ASSIGNED TASK 1
According to the biography of Alexander Morozov, which tank series had the largest production in history?
ASSIGNED TASK 2
Continue the biography of Alexander Morozov from its last sentence.

### PASSAGE SHOWN ###

Alexander Alexandrovich Morozov

Picture of Morozov on envelope of USSR

Alexandr Aleksandrovich Morozov (Russian: Александр Александрович Морозов, October 16, 1904, Bezhitsa (now part of Bryansk), Oryol Governorate – June 14, 1979) was a Soviet engineer and tank designer. He was in charge of the Soviet tank design bureau for thirty-six of the most critical years in Soviet tank development (1940–76). Among Morozov's achievements were leading the design team for the T-54/55 tank series, the tank with the largest production in history, and designing the drive train and later overall refinements for the T-34 tank series, the tank with the second largest production in history.

A graduate from the Moscow Mechanical Institute,[1] in 1928 Morozov started work at a new design bureau headed by I. Aleksiyenko, at the Kharkiv Locomotive Factory of Kharkiv (then part of the USSR, now of Ukraine).[2] Here he contributed to the lacklustre T-12 and T-24 tanks, and the highly successful BT fast tanks. Under Mikhail Koshkin he was responsible for the drive-train design of the famous T-34 medium tank in 1937–40,[3] and led the design bureau from Koshkin's death in 1940.

### DATA TO EXAMINE ###

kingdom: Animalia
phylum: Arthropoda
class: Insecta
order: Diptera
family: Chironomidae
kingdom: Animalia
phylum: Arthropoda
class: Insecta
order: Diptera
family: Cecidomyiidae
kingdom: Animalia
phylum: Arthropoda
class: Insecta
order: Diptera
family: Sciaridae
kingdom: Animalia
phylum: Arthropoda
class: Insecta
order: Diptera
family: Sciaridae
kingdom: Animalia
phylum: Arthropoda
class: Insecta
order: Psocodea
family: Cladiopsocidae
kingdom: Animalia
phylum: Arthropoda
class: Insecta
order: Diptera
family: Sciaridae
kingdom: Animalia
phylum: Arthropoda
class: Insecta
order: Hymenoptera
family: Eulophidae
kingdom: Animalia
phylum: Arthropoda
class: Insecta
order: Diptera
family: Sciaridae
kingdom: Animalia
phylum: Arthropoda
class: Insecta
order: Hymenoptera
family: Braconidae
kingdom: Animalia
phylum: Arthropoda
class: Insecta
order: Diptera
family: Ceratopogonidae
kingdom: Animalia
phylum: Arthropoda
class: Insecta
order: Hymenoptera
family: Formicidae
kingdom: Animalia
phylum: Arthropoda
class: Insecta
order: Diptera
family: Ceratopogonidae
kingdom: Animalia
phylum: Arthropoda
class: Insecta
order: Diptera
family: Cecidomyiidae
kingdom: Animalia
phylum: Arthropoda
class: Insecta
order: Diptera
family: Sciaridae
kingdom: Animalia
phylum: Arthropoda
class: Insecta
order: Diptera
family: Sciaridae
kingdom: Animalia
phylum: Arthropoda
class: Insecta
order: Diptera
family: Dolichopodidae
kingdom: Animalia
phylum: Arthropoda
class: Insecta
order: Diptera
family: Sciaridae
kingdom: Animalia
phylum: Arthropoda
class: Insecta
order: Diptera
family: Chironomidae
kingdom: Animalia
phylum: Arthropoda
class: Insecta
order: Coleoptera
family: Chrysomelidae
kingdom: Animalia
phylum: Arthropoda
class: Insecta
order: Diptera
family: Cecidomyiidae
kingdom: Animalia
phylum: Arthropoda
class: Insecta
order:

###

YOUR RESPONSE 1
The T-54/55 tank series.

YOUR RESPONSE 2
As chief designer of the bureau, Morozov presided over its temporary relocation to Nizhniy Tagil during the war years of 1941–44, and his bureau redesigned components of the T-34 to make production as efficient as possible.[4] He led the development of the T-44 medium tank and the T-54 and T-64 main battle tanks, receiving the Lenin Prize for the latter. Morozov retired due to ill health in 1976 and died soon after. In 1979, the bureau where he worked for over fifty years was renamed Morozov Design Bureau in his honour.

Notes

  1. Preparation of Engineers at KMDB.
  2. Zaloga 1984, p 46.
  3. Zaloga 1984, p 110–11.
  4. Zaloga 1984, p 130–31.

References

Zaloga, Steven J., James Grandsen (1984). Soviet Tanks and Combat Vehicles of World War Two, London: Arms and Armour Press. ISBN 0-85368-606-8.